Passer la publicitéFace à une jurisprudence de moins en moins restrictive, l’ambiguïté subsiste et Agnès en a fait les frais. Cette responsable de la succursale française d’un établissement bancaire a récemment rencontré le problème avec une de ses subordonnées, basée à Madrid. La jeune femme s’est rendue en short au bureau, et cela n’a pas plu à un manager, qui s’en est plaint. «J’ai cherché une réponse sur Internet, et j’ai trouvé comme seul élément que nous pouvions exiger une tenue appropriée et décente. Il nous revient de définir ce à quoi cela correspond», raconte Agnès. Cette dernière, compréhensive, a discuté avec la concernée, en la mettant en garde. «Je lui ai indiqué de préférer la prudence, elle ne m’a pas écouté, et cela est remonté jusqu’aux ressources humaines allemandes, qui n’ont pas pu agir», rapporte la quinquagénaire.

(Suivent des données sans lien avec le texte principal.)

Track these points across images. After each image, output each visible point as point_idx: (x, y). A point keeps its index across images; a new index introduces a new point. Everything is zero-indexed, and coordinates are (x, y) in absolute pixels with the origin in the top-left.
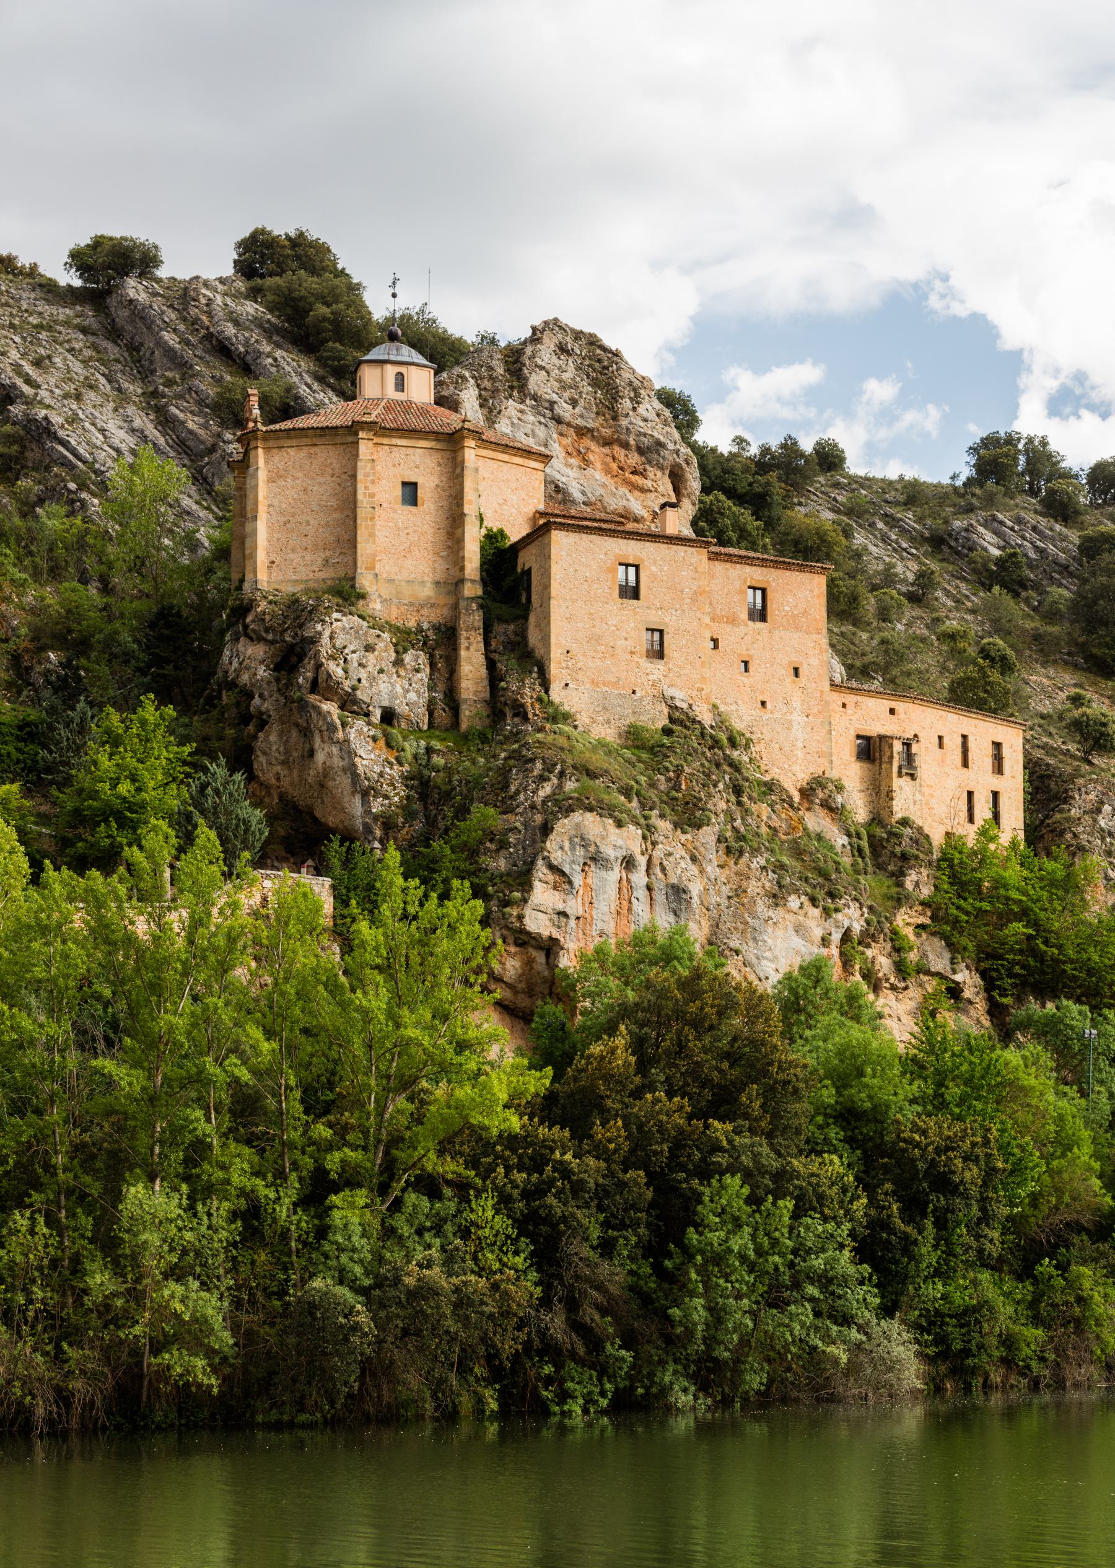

Attitude rédhibitoire ou tolérance de mise
Les voix s’accordent néanmoins sur l’idée que la capacité à se dévêtir dépend de la culture d’entreprise et de la situation. Roméo* côtoie des structures distinctes en tant que monteur et réalisateur en indépendant. «Je vois rarement les clients finaux et je ne croise même quasiment personne le plus souvent. Je considère donc qu’il n’y a aucune raison pour que je me restreigne, d’autant que je ne choisis pas d’horribles shorts de foot ou des joggings délavés», estime-t-il. Il a néanmoins perçu la différence en fonction de l’ambiance de la société.
«Chez Konbini, les salariés viennent à la cool pour passer la journée derrière leur ordinateur, et quand des stars passent, nous n’avons pas d’interaction avec eux. Même topo pour Disneyland, dans la partie réseaux sociaux. En revanche, au sein de RTL où je gère des émissions avec des personnalités politiques, je m’habille forcément en conséquence», explique le jeune homme. Clément, qui officie dans une division d’une plateforme de vente privée, abonde : «Cela ne me semble pas dérangeant pour certains métiers, comme les designers. Je préfère un employé efficace en bermuda qu’un glandeur en pantalon », affirme l’actif de 57 ans.
L’appréciation dépend également de la personnalité du collaborateur. «Un week-end où je planchais dans l’open space, j’ai vu un cadre important du groupe, réputé pour son sérieux, me rejoindre en bermuda. Cela m’a marqué car la scène s’avérait aussi inattendue que décalée et je n’étais pas le seul à être surpris !», sourit Dimitri*, bientôt trentenaire.
Une attitude que Thibault juge encore rédhibitoire. «Les filles en short ne me choquent pas, alors que je ne tolère pas les bermudas. L’open space ne s’apparente pas à une beach party», tranche le Parisien, rejoint par Myriam, directrice dans une école supérieure. «Il existe des codes, nous ne sommes pas plagistes !», s’emporte celle qui soufflera bientôt ses 56 bougies. Et de soupirer finalement : «J’ai pourtant suivi une formation dernièrement et désormais, nous ne sommes plus autorisés à reprendre nos équipes sur ce thème, sous peine d’être accusé de harcèlement».
Passer la publicité*Le prénom a été modifié.